ABSTRACT

Carotid artery aneurysms are uncommon, but their clinical significance has long been recognized. Indeed, surgical treatment was first employed successfully in 1808 by Sir Astley Cooper,[1] a London surgeon, using the technique of proximal ligation, even then widely practiced in dealing with peripheral aneurysms. His patient lived for another 13 years. Since that time, reports of carotid aneurysms have appeared regularly in the literature, Winslow[2] collecting some 106 cases up to 1925. However, it was not until 1952 that a reconstructive surgical technique was used to deal with a carotid aneurysm,[3] and since that time the number of cases reported has increased considerably. Reconstructions, by maintaining carotid blood flow, reduce the risk of a cerebrovascular accident, so often the sequel of simple ligation, and the various surgical techniques are now fairly well standardized. Approximately 1% of carotid extracranial operations are for aneurysms.[4]

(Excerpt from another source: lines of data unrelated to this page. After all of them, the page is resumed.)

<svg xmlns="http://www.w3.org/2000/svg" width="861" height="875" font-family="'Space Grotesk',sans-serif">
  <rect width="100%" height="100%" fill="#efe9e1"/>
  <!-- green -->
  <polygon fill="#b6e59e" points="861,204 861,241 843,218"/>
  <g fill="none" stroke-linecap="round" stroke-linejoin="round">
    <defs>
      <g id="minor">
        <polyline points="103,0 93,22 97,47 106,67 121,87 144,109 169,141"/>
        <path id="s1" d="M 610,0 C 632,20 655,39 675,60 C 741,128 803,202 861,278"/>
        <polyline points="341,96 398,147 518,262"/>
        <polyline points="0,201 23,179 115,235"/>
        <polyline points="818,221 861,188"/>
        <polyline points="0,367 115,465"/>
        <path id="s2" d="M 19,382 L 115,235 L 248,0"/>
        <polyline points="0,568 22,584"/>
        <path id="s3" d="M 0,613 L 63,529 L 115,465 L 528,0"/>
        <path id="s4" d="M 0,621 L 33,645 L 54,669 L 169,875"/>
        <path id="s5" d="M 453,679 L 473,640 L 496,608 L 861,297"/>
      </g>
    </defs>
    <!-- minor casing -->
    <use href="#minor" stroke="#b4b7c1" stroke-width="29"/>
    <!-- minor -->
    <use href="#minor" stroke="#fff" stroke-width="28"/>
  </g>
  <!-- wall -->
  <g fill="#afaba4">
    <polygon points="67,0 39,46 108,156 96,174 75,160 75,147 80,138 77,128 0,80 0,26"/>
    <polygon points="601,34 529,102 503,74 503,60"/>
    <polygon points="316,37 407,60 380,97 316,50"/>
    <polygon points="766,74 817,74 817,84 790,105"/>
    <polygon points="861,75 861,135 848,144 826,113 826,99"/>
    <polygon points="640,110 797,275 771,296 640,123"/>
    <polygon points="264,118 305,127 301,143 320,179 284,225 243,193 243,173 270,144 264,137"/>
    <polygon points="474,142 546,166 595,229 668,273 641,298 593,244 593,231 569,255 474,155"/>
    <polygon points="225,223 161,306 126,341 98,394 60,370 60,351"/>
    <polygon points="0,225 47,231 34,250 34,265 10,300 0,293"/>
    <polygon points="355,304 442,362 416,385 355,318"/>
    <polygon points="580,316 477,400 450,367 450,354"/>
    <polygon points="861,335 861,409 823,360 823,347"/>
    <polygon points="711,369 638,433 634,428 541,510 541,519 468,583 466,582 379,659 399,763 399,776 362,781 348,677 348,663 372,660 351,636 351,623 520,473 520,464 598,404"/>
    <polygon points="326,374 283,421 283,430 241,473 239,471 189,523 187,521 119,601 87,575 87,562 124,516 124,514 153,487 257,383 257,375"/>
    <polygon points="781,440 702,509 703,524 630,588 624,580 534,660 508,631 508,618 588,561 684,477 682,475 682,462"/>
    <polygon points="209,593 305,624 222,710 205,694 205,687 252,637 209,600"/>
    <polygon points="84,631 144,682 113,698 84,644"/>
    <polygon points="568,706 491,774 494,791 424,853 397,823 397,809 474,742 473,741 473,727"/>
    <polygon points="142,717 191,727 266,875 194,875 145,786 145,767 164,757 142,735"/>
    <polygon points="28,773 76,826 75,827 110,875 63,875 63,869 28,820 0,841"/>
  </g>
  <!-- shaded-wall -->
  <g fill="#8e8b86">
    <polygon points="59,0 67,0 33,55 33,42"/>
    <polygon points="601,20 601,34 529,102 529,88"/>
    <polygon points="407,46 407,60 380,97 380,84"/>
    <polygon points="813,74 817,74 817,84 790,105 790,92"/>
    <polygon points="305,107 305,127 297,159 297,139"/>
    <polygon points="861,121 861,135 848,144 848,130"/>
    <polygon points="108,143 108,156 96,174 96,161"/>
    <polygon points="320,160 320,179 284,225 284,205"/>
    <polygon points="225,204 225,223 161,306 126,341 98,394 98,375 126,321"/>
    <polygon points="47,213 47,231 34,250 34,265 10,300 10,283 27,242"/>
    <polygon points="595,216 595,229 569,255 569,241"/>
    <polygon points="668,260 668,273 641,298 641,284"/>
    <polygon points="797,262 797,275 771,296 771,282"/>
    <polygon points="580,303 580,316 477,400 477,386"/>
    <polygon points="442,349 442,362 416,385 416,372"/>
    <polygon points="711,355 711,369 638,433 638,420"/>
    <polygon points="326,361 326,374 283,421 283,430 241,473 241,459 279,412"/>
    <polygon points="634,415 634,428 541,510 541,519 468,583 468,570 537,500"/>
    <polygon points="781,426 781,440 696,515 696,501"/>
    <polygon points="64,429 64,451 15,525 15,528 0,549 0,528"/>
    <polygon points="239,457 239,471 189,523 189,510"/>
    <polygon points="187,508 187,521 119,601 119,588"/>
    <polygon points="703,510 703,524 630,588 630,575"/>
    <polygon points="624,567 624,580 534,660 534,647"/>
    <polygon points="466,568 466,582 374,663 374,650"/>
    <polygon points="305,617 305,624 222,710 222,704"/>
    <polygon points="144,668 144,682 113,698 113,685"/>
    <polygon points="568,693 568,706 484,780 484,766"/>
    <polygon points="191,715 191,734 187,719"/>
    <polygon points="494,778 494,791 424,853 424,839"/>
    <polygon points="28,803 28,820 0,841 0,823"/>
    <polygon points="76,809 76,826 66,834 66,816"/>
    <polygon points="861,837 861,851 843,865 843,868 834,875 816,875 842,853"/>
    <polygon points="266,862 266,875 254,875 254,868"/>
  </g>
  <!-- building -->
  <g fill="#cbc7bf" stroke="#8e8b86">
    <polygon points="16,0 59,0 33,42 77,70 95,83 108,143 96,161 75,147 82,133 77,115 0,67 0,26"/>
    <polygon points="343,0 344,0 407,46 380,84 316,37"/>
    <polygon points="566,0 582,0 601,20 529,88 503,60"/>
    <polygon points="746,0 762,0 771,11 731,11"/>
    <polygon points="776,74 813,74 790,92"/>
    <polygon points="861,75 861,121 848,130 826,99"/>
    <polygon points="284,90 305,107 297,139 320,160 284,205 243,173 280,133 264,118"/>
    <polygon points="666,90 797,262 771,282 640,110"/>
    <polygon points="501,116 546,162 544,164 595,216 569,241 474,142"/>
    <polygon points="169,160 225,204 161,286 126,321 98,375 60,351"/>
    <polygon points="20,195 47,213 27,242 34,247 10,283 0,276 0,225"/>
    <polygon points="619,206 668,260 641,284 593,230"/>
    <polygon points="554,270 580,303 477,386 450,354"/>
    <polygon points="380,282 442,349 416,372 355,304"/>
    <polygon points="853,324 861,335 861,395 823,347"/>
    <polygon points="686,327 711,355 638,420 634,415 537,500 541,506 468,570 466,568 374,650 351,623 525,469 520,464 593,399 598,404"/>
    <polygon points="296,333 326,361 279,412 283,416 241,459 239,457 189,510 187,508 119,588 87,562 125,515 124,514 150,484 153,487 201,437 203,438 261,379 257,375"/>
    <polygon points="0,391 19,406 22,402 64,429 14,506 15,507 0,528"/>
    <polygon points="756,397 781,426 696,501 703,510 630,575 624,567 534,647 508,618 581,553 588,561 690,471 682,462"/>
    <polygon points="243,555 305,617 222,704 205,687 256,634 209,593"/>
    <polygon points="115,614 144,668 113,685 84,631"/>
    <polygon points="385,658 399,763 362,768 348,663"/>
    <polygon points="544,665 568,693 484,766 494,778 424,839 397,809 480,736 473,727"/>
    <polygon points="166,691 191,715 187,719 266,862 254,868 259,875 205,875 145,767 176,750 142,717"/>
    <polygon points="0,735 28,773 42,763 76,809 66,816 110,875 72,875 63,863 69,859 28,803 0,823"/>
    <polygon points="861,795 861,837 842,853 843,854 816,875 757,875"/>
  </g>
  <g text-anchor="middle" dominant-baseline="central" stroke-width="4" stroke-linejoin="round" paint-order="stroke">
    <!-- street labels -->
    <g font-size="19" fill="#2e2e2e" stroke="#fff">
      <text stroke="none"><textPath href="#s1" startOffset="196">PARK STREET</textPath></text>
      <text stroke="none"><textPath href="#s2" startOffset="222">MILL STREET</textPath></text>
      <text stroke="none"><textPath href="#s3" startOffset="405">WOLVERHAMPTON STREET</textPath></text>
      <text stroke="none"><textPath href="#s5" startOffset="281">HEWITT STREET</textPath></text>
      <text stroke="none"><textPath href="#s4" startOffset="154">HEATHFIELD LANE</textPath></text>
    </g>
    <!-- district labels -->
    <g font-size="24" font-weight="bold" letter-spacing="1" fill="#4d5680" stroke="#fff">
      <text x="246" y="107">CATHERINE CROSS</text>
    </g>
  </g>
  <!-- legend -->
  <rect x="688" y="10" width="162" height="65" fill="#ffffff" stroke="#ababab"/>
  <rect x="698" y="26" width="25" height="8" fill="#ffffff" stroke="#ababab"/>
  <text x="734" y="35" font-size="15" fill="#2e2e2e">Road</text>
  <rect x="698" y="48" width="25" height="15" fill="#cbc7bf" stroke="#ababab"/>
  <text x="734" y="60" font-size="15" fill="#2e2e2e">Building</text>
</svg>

The actual total incidence of extracranial carotid artery aneurysms is relatively small, and this is perhaps best indicated by Schechter’s[5] detailed survey. He found reports of a total of only 853 carotid aneurysms in the literature up to 1977. The low incidence of carotid artery aneurysms compared to that of other extracranial aneurysms is also well demonstrated, for example, in figures from DeBakey’s[6]

unit in Houston, where there were only 37 carotid aneurysms out of a total of 8500 aneurysms which they treated surgically in the 20 years up to 1977. Another group in Ohio reported 41 carotid aneurysms from a total of 1118 peripheral aneurysms which they evaluated over a 30-year period.[7] Yet another report states that while 500 patients with occlusive carotid disease had been dealt with over a 24-year period, only 19 carotid aneurysms were treated in the same period.[8] Most

reports of carotid aneurysms in the literature have been concerned with only one or two new examples, however, and it is therefore a relatively rare condition, which has a special importance because of the threat of hemorrhage, stroke, or death that it poses.